The first known vocabulary taken down of an Ishakkoyan language was by the French sea captain John Bérenger in the eighteenth century while venturing through Galveston Bay near modern Houston. Kimball incorporated Béranger’s short vocabulary of Orkokisak, a people who lived on Galveston Bay, into his grammar. Swanton believed that the Han, first noted by Cabeza de Vaca as living at the eastern end of Galveston Island in 1528, were probably Ishakkoyan (the term Han possibly being from the Ishākkoy word ‘house’) (Swanton 1940, 136).

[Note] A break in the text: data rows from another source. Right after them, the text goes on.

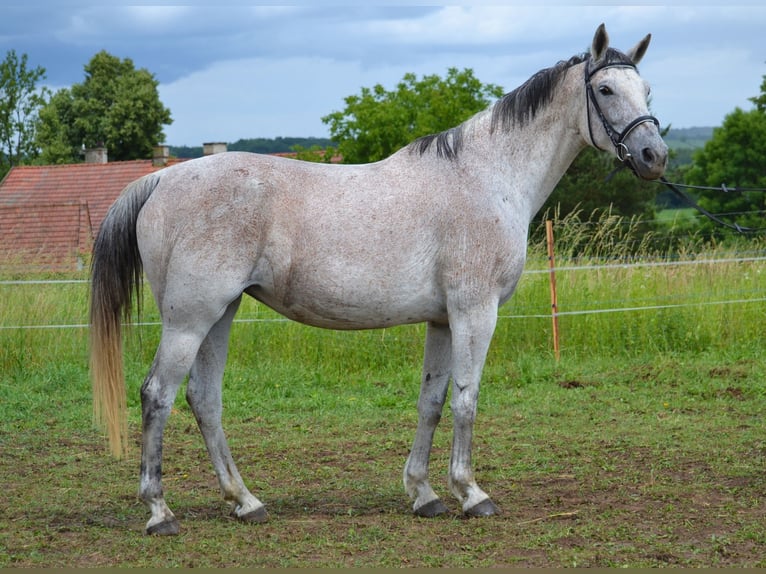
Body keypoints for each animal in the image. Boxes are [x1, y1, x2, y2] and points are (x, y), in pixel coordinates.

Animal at [88, 22, 664, 536]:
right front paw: (471, 493)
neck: (487, 176)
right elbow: (466, 398)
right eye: (606, 89)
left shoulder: (442, 320)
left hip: (220, 314)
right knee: (157, 395)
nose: (654, 156)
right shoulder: (474, 312)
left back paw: (246, 502)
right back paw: (160, 511)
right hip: (190, 319)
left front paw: (424, 494)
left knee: (203, 399)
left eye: (647, 90)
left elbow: (432, 402)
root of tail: (161, 180)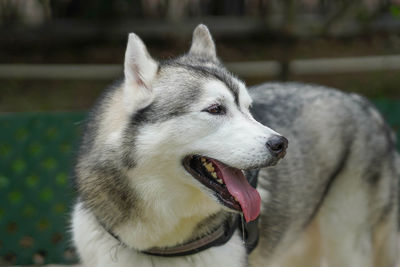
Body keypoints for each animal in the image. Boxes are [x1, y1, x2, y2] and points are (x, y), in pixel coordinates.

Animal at [71, 25, 396, 267]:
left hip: (346, 245)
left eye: (249, 109)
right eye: (215, 109)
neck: (158, 244)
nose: (281, 144)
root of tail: (363, 102)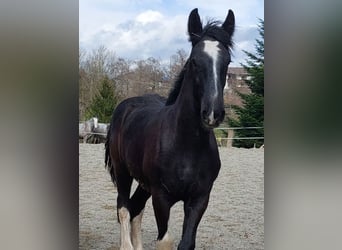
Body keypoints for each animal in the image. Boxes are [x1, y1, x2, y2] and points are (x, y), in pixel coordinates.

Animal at [105, 8, 235, 250]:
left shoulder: (199, 198)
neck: (186, 146)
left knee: (136, 209)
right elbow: (165, 240)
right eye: (194, 61)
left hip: (144, 184)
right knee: (124, 208)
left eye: (227, 61)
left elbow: (186, 243)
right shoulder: (161, 197)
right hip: (122, 172)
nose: (213, 113)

Ishākkoy, like many other North American Indigenous languages, is structurally agglutinative and moderately polysynthetic. This means that many grammatical elements are affixed, or attached, to a head word, usually a verb. Thus, an entire sentence in English may be conveyed by a single word in Ishākkoy. For example, nhúo ‘I see you,’ contains n-, the second-person singular object prefix (you), hu the verb ‘see,’ and -o the first-person singular subject suffix pronoun (I), thus three words in English form a single word in Ishākkoy. In extreme cases a single Ishākkoy word can become quite long as it encapsulates an entire English sentence, such as shakináwshkohháhulat ‘they didn’t want to let them in’ and nshokyáhkohshhásh ‘you don’t want to eat.’

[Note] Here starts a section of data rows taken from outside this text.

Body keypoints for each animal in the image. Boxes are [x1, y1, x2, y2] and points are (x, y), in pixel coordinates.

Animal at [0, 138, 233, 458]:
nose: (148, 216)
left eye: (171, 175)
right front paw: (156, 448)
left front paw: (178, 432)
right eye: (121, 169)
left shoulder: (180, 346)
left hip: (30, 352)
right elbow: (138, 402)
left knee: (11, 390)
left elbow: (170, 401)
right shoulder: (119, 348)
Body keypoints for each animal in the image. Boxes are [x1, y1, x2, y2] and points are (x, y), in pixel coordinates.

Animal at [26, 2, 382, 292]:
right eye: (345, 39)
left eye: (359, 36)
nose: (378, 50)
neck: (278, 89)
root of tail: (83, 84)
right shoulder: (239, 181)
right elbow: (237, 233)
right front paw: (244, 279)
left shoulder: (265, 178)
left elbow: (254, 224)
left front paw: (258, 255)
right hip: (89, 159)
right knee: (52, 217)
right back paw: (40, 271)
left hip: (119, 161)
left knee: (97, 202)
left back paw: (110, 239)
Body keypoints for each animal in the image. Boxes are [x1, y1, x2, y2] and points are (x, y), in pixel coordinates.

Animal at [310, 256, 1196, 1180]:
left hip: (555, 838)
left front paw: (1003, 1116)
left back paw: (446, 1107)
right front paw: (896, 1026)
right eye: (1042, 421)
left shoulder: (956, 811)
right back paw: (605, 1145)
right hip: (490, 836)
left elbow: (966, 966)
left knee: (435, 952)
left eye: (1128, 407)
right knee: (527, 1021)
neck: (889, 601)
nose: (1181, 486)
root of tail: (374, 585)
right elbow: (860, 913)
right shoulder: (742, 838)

The usual sentence structure is subject-object-verb (SOV), that is, the verb is normally phrase-final, although the data show many exceptions to this, with sentences often appearing in subject-verb-object (SVO) order (whether this was an accepted Ishākkoy variant word order or arose through contact with Indo-European [French, Spanish, and/or English] influence is unknown at this point). Ishākkoy makes no clear distinction between stems that we call in English nouns, verbs, adjectives, and adverbs. (Adjectives are actually stative verbs in Ishākkoy.) Grammatical categories are generally defined by their morphosyntactic form, but, unlike in English and other Indo-European (e.g., French and Spanish) languages, stems often move fluidly between syntactic categories. For example, the Ishākkoy stem koy can be translated by the verbs ‘speak’ and ‘talk’ as well as by the nouns ‘speech,’ ‘throat,’ ‘tongue,’ and ‘language.’ Other lexical elements in Ishākkoy include adverbs, pronouns, and postpositions (rather than prepositions). 

Both verbs and nouns can be marked for plural, although plural marking on nouns is not obligatory. Some verbs and nouns have special plural forms, and these are marked in an entry where appropriate.